### [What is needed]
Scan each line of the records for the word "interest" and extract the ones that have it.

### [Material for this task]
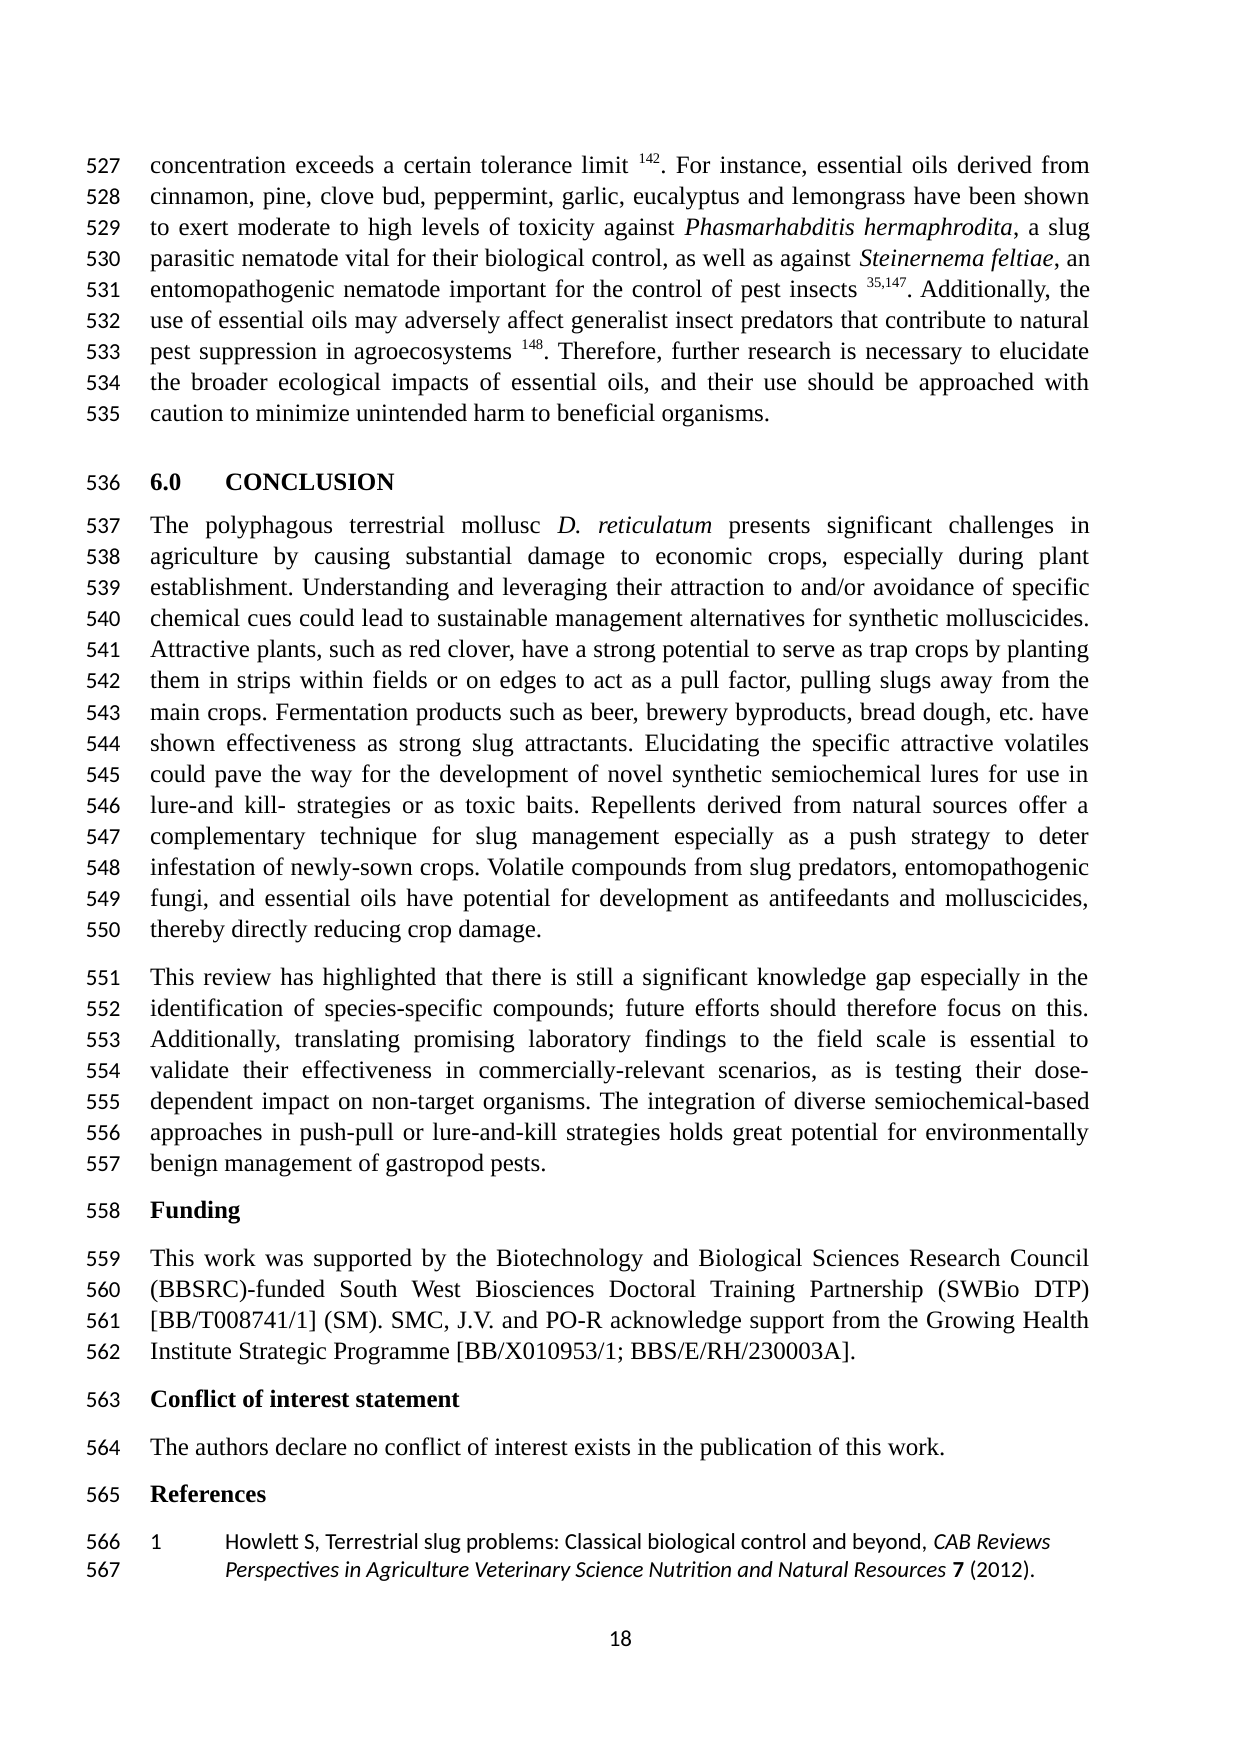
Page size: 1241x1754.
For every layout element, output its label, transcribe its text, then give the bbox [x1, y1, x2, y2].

text This review has highlighted that there is still a significant knowledge gap especially in the identification of species-specific compounds; future efforts should therefore focus on this. Additionally, translating promising laboratory findings to the field scale is essential to validate their effectiveness in commercially-relevant scenarios, as is testing their dose-dependent impact on non-target organisms. The integration of diverse semiochemical-based approaches in push-pull or lure-and-kill strategies holds great potential for environmentally benign management of gastropod pests. [150, 962, 1090, 1177]
subtitle 6.0 CONCLUSION [150, 467, 1090, 496]
text Conflict of interest statement [150, 1384, 1090, 1413]
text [150, 150, 1090, 427]
text References [150, 1479, 1090, 1508]
text 1 Howlett S, Terrestrial slug problems: Classical biological control and beyond, CAB Reviews Perspectives in Agriculture Veterinary Science Nutrition and Natural Resources 7 (2012). [150, 1527, 1090, 1583]
text This work was supported by the Biotechnology and Biological Sciences Research Council (BBSRC)-funded South West Biosciences Doctoral Training Partnership (SWBio DTP) [BB/T008741/1] (SM). SMC, J.V. and PO-R acknowledge support from the Growing Health Institute Strategic Programme [BB/X010953/1; BBS/E/RH/230003A]. [150, 1243, 1090, 1365]
text The authors declare no conflict of interest exists in the publication of this work. [150, 1432, 1090, 1461]
text The polyphagous terrestrial mollusc D. reticulatum presents significant challenges in agriculture by causing substantial damage to economic crops, especially during plant establishment. Understanding and leveraging their attraction to and/or avoidance of specific chemical cues could lead to sustainable management alternatives for synthetic molluscicides. Attractive plants, such as red clover, have a strong potential to serve as trap crops by planting them in strips within fields or on edges to act as a pull factor, pulling slugs away from the main crops. Fermentation products such as beer, brewery byproducts, bread dough, etc. have shown effectiveness as strong slug attractants. Elucidating the specific attractive volatiles could pave the way for the development of novel synthetic semiochemical lures for use in lure-and kill- strategies or as toxic baits. Repellents derived from natural sources offer a complementary technique for slug management especially as a push strategy to deter infestation of newly-sown crops. Volatile compounds from slug predators, entomopathogenic fungi, and essential oils have potential for development as antifeedants and molluscicides, thereby directly reducing crop damage. [150, 510, 1090, 943]
text Funding [150, 1196, 1090, 1224]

### [Written solution]
text Conflict of interest statement [150, 1384, 1090, 1413]
text The authors declare no conflict of interest exists in the publication of this work. [150, 1432, 1090, 1461]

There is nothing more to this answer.